----- EXTRAIT DE PAGE -----

RENCONTRE AVEC CJ HENDRY

Par Coline Chaptal

À l’occasion de l’inauguration de HOOOOOOPS lors de l’édition 2023 de Art Basel Miami Beach, CitizenK a rencontré l’artiste australienne CJ Hendry. Si elle maîtrise le dessin hyperréaliste à la perfection depuis son studio new-yorkais, c’est au jeu des installations artistiques et ludiques à 360° qu’elle brille également depuis quelques années. Dévoilée en plein Brooklyn au printemps 2023, son installation PLAID a même été transformée en véritable aire de jeux permanente (Space Club @_spaceclub_) pour les petits et les grands, alors que l’arbre à basket HOOOOOOPS fait entrer CJ dans le cercle des artistes ayant signé des œuvres d’art public. Impossible de s’ennuyer !

CitizenK: Comment avez-vous commencé à dessiner ?

CJ Hendry : J’ai commencé parce que j’aimais vraiment l’intimité que procure le dessin, il s’en dégage un certain rythme et j’aime la proximité avec le papier. Cela a quelque chose de beau et, en fait, je ne sais pas peindre ! J’ai essayé, mais ça ne marche pas, c’est trop salissant pour moi.

Lorsque vous avez commencé votre série Rorschach (2019), vous êtes passée à des dessins plus abstraits, s’agissait-il alors une démarche volontaire ?

----- DONNÉES ENREGISTRÉES -----

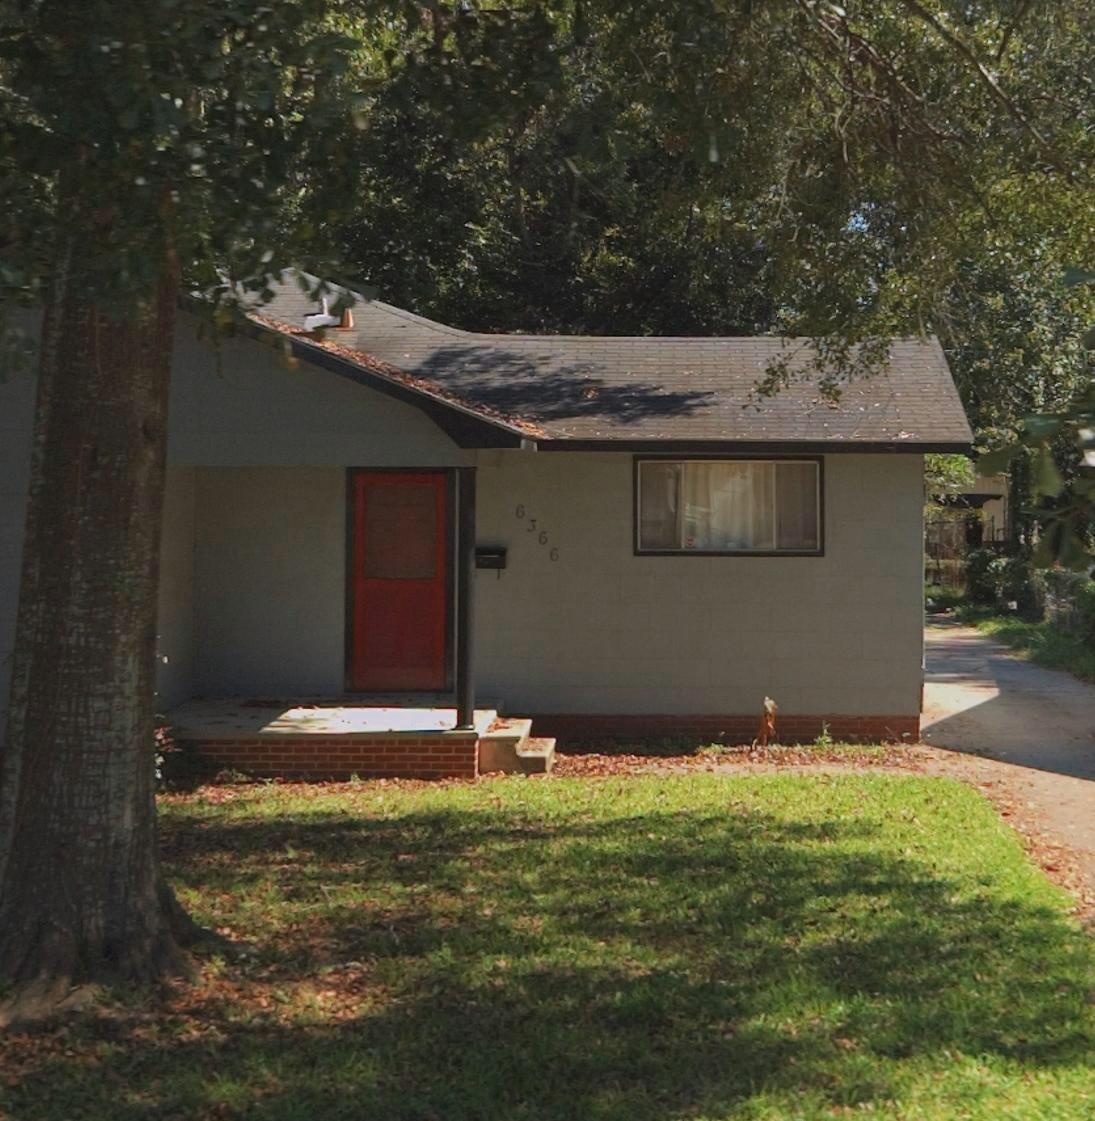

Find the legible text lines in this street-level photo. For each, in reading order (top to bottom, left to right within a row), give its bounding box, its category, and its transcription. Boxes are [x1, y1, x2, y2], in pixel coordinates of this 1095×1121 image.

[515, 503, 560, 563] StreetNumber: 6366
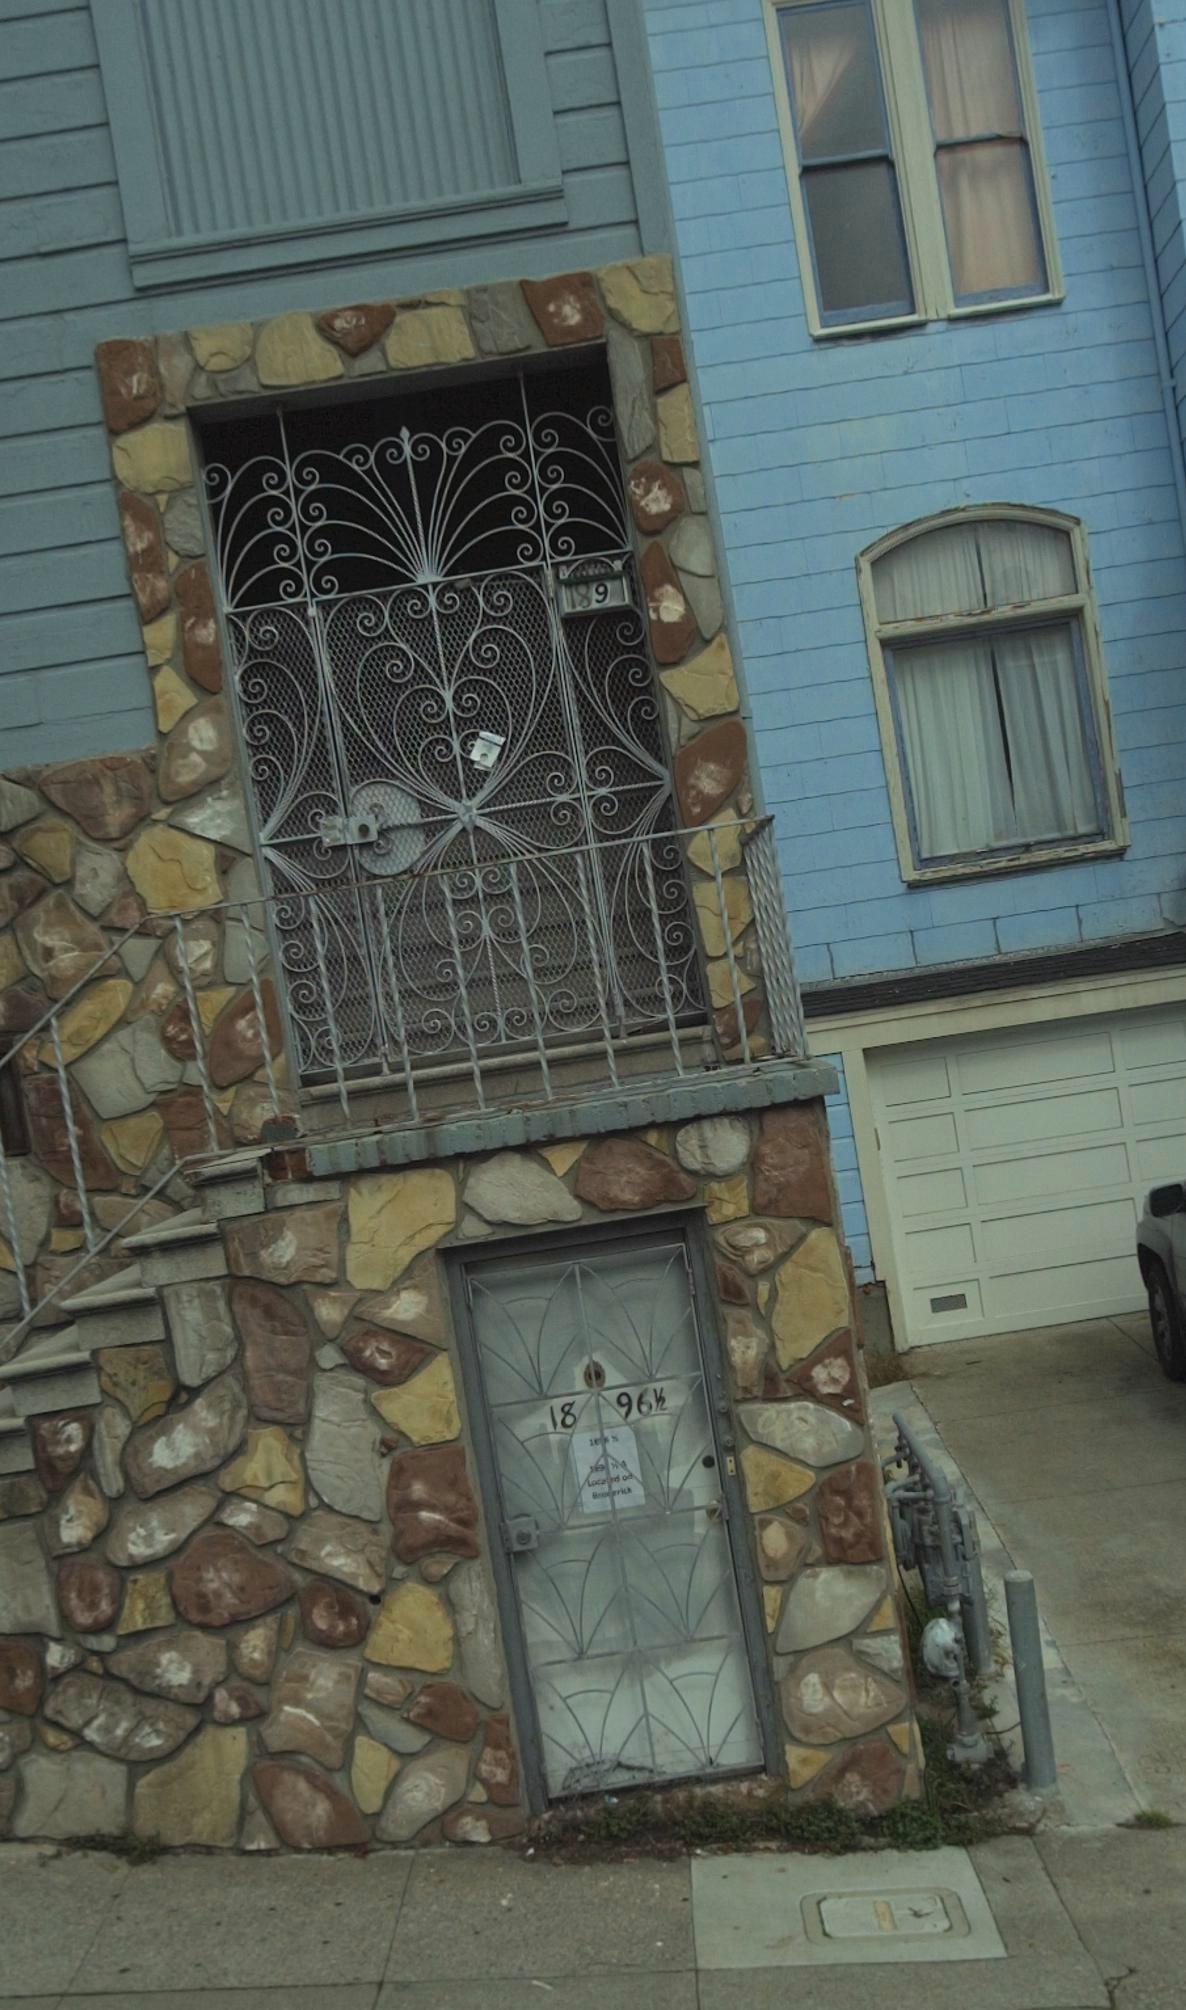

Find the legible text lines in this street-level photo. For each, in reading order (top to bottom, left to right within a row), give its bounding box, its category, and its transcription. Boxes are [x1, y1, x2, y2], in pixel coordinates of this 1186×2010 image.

-----

* _DÉFI_
Les affirmations suivantes concordent-elles avec l'entretien avec CJ Hendry ? Répondez à chacune par oui ou non et citez les mots décisifs de l'entretien.
(a) CJ Hendry est une artiste australienne.
(b) L'installation PLAID a été dévoilée à Miami.
(c) CJ Hendry affirme savoir peindre.
Le matériel n'a aucun lien avec l'entretien avec CJ Hendry.

* _RÉPONSE COMPLÈTE_
(a) Oui : « l’artiste australienne CJ Hendry ».
(b) Non : « Dévoilée en plein Brooklyn au printemps 2023 ».
(c) Non : « je ne sais pas peindre ! »